## Data excerpts
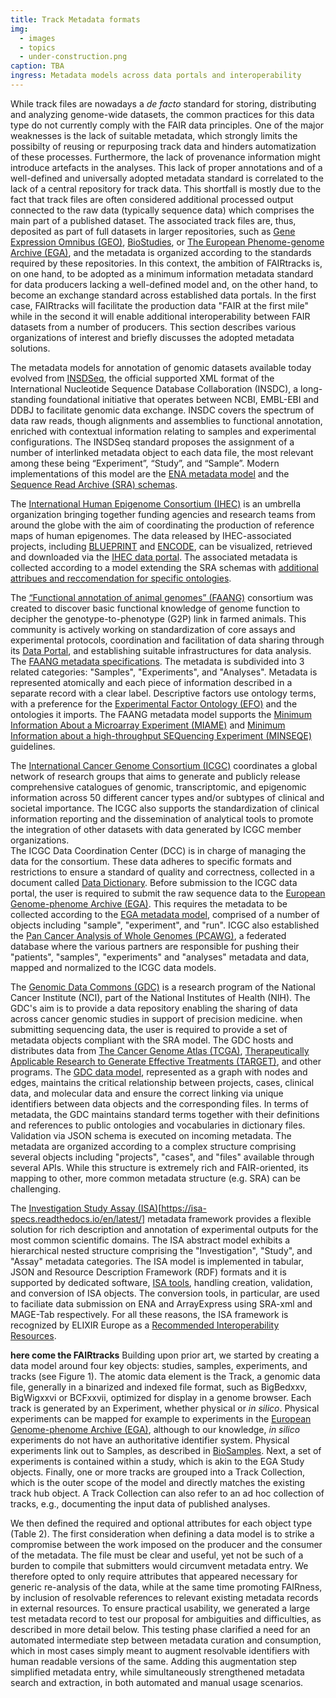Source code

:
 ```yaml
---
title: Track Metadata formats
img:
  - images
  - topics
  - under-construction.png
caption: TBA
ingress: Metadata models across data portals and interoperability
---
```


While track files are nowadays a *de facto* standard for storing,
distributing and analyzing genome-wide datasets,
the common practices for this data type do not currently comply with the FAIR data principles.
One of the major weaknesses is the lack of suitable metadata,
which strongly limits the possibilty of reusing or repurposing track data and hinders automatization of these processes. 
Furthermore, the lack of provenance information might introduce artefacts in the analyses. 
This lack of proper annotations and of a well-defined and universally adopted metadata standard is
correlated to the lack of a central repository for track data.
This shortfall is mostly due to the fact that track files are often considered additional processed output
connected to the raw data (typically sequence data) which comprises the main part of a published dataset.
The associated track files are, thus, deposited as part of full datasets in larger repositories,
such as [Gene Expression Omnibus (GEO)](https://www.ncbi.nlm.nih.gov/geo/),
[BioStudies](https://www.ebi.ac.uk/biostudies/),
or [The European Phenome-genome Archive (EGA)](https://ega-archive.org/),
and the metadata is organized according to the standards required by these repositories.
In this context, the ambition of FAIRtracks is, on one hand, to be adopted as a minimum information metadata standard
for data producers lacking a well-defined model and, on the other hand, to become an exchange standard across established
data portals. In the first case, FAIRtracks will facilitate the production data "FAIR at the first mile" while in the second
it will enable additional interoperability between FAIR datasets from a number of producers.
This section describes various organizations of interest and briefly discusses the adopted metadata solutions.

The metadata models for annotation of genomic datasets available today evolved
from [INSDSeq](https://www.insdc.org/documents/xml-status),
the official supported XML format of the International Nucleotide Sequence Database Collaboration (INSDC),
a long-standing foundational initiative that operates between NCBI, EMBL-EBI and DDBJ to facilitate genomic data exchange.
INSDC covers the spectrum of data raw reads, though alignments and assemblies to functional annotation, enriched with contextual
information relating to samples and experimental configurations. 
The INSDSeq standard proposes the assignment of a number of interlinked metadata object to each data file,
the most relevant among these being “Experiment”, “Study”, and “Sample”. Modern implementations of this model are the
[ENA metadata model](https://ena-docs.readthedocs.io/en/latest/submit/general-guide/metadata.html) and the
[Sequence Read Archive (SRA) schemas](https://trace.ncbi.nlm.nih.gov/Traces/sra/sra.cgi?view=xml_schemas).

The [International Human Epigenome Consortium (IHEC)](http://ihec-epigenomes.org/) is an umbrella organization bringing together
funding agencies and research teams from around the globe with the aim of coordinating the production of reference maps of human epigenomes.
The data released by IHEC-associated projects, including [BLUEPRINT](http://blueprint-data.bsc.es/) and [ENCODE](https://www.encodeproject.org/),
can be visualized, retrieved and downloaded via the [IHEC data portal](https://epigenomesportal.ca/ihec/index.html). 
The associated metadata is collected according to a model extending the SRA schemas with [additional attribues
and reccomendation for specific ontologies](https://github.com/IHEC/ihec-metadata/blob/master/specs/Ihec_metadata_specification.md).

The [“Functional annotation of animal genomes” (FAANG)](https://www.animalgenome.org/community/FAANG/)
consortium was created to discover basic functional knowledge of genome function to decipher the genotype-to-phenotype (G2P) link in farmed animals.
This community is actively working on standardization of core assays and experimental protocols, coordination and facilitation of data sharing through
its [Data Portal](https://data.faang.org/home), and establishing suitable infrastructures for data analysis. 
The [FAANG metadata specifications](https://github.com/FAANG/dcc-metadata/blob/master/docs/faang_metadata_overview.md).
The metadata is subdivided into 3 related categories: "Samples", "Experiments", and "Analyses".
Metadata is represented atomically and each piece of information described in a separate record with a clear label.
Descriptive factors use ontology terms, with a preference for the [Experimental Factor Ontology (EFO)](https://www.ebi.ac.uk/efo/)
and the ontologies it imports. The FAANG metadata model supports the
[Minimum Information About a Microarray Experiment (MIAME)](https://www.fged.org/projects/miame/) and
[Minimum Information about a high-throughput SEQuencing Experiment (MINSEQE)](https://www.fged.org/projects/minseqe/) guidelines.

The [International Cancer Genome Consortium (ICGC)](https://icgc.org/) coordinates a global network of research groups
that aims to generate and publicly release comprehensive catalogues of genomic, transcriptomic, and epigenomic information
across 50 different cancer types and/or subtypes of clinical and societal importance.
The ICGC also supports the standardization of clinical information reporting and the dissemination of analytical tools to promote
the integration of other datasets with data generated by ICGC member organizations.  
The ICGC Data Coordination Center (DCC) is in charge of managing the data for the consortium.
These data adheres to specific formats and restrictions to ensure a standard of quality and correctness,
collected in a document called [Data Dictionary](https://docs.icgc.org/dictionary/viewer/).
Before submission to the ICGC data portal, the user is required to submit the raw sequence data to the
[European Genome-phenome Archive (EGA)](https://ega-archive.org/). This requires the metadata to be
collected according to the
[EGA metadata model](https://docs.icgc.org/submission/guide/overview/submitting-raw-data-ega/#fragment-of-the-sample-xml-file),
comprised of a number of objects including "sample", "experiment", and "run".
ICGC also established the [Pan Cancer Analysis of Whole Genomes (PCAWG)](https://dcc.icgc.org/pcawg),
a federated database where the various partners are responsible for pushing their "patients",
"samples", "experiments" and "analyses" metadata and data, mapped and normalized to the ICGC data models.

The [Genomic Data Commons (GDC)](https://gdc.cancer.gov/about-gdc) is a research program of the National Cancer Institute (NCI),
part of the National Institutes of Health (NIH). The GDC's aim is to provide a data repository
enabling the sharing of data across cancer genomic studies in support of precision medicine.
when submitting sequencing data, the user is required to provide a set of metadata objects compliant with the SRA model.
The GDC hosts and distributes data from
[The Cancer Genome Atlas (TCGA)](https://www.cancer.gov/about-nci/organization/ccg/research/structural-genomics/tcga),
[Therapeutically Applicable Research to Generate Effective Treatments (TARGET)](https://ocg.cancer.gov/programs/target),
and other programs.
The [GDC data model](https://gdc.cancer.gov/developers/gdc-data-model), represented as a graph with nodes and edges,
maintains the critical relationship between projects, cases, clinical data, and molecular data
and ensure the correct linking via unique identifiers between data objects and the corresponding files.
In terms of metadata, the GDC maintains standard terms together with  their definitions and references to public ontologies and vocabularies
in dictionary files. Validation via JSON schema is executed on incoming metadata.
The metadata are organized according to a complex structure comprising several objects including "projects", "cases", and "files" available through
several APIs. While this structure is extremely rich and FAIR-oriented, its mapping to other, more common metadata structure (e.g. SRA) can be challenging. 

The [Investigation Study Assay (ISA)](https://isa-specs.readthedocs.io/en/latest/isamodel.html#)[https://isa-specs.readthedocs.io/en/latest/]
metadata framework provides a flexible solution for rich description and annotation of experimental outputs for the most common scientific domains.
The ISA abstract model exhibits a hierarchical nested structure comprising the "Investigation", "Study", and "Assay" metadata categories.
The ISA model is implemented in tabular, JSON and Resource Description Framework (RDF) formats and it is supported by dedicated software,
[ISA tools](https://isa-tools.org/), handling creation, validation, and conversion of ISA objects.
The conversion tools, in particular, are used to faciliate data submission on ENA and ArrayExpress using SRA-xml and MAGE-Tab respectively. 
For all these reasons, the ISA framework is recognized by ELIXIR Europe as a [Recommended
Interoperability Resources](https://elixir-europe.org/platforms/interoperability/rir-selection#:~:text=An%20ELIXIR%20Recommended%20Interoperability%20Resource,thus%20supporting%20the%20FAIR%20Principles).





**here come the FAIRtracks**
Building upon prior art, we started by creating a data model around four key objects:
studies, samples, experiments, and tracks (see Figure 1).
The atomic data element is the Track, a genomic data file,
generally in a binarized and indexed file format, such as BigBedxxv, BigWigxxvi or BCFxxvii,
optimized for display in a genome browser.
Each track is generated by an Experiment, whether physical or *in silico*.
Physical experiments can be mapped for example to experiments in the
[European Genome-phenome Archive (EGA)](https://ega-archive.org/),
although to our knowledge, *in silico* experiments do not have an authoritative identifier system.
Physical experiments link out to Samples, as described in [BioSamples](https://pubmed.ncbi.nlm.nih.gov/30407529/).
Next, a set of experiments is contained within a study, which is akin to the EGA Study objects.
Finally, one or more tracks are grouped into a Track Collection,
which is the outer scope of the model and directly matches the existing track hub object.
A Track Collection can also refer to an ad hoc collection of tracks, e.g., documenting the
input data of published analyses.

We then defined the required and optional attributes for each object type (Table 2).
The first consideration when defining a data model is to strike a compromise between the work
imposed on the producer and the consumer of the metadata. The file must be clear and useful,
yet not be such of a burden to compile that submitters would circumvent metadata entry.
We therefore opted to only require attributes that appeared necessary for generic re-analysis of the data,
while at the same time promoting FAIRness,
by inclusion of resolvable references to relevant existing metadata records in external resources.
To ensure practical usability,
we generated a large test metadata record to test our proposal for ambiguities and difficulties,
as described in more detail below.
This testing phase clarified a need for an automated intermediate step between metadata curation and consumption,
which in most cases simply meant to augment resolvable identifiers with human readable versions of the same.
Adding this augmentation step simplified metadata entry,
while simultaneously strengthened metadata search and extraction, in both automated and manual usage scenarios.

## Problem statement
Copy each line of the listing that carries the string "projects".

## Exercise output
The data released by IHEC-associated projects, including [BLUEPRINT](http://blueprint-data.bsc.es/) and [ENCODE](https://www.encodeproject.org/),
[Minimum Information About a Microarray Experiment (MIAME)](https://www.fged.org/projects/miame/) and
[Minimum Information about a high-throughput SEQuencing Experiment (MINSEQE)](https://www.fged.org/projects/minseqe/) guidelines.
maintains the critical relationship between projects, cases, clinical data, and molecular data
The metadata are organized according to a complex structure comprising several objects including "projects", "cases", and "files" available through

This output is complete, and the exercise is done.